Mengkaji Hukum Politik Uang
Sumber Gambar: Pinterest, Ilustrasi: laduni.ID

Laduni.ID, Jakarta - Dalam Islam, kepemimpinan mendapat perhatian yang sangat tinggi. Bahkan di kalangan ulama salaf, populer sebuah adagium yang berbunyi, “Tujuh puluh tahun berada di bawah pemimpin zalim lebih baik daripada satu malam tanpa pemimpin.” Pernyataan ini bukan berarti menoleransi kezaliman pemimpin, melainkan menjadi petunjuk bahwa betapa pentingnya kehadiran pemimpin. Dalam kumpulan individu yang majemuk, kepemimpinan berbanding lurus dengan keinginan tiap manusia untuk berada dalam sistem yang tertib, aman dan tidak kacau.

Islam memang tidak mengajarkan tentang cara khusus bagaimana proses pengangkatan pemimpin (nasbul imamah) dilangsungkan. Al-Khulafa Ar-Rasyidun yang memimpin setelah Nabi wafat pun diangkat sebagai khalifah dengan cara yang berbeda-beda. Abu Bakar As-Shiddiq diangkat melalui musyawarah di hadapan massa, Umar bin Khattab melalui penunjukkan Abu Bakar setelah konsultasi dengan para sahabat, Utsman bin Affan melalui tim formatur yang dibentuk Umar, sedangkan Ali bin Abi Thalib juga melalui kesepakatan masyarakat. Dengan demikian, persoalan pengangkatan kepemimpinan pada dasarnya adalah persoalan ijtihadi, yakni olah pikir sungguh-sungguh tentang sistem politik yang paling sesuai dengan kemaslahatan di zamannya.

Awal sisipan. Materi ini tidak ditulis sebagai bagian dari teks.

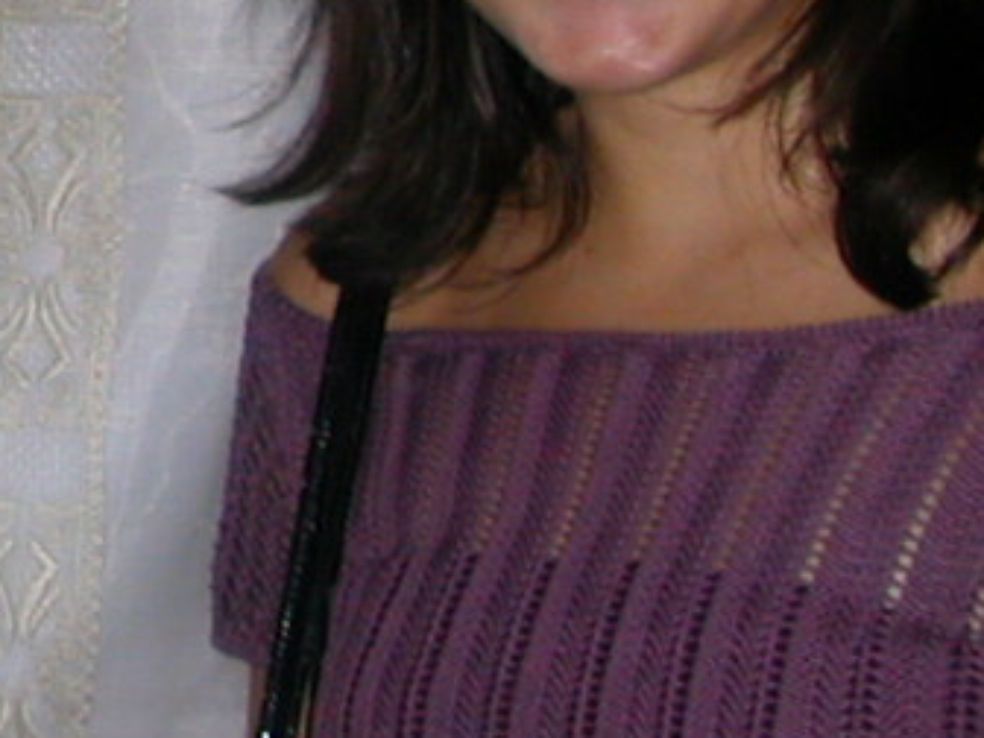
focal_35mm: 141
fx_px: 4008
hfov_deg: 13.0
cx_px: -600
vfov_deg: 10.5
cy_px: 144
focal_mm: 5.6
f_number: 2.7
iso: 100
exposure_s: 1/59.9
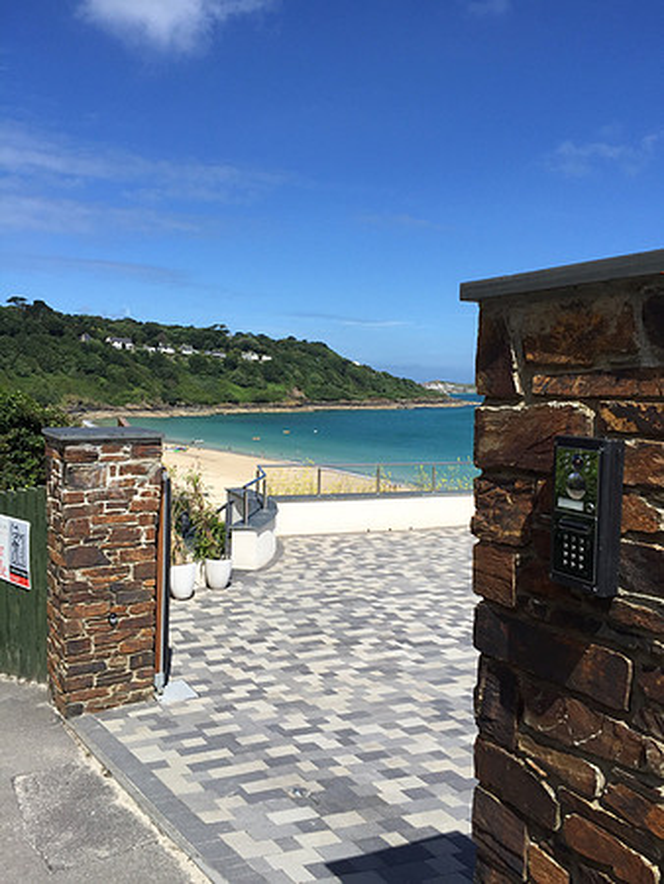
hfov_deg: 48.3
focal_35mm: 29
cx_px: 332
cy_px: 442
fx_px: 741
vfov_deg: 61.6
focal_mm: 4.15
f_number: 2.2
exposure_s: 1/2825
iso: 32
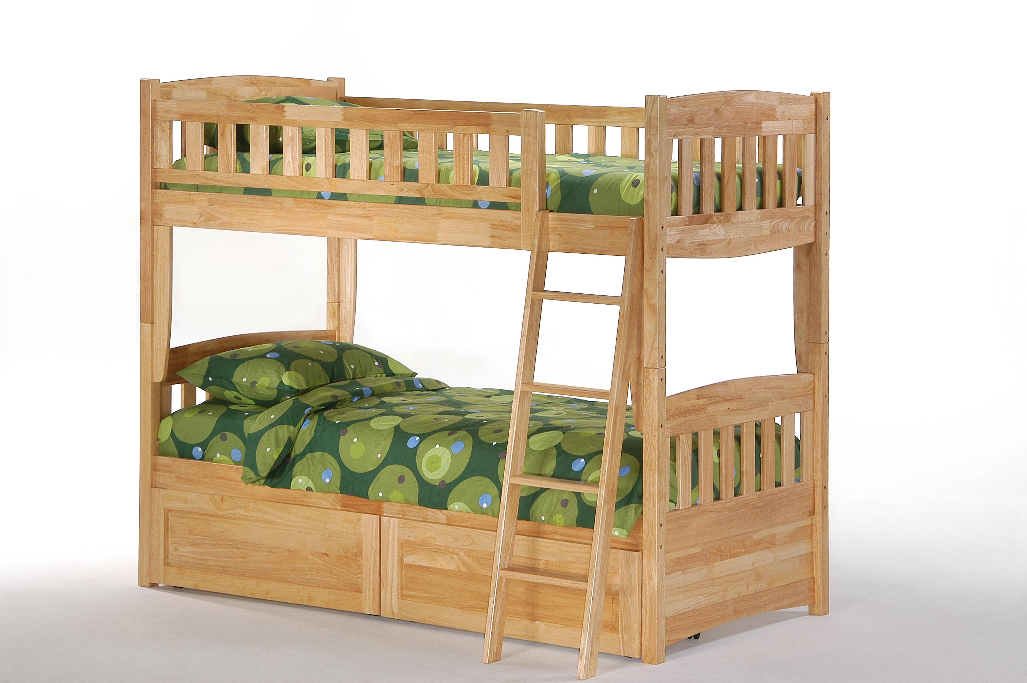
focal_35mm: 105
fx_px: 2993
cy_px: 342
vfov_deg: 13.0
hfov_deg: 19.5
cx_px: 514
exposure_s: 1/15
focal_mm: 70
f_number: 16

Di negeri kita tercinta ini, proses pengangkatan pemimpin dilalui lewat proses pemilihan umum atau pemilu. Dalam pemilu, semua orang berhak diangkat sebagai pemimpin dan berhak pula memilih siapa pun untuk menjadi pemimpin. Tentu saja hak ini dibatasi oleh norma-norma tertentu yang tidak menghalalkan segala cara dalam meraih suatu jabatan politik.

Politik pada dasarnya sangat mulia. Ia adalah perantara bagi tujuan terselenggaranya masyarakat yang adil, aman, dan sejahtera. Tujuan tersebut adalah tujuan bersama, bukan tujuan pribadi atau segelintir kelompok. Karena politik itu hanya sebagai perantara (wasilah), bukan tujuan akhir (ghayah), maka seyogyanya tak perlu dikultuskan, tak perlu dilakukan secara membabibuta, hingga mengorbankan tujuan mulia dari politik itu sendiri.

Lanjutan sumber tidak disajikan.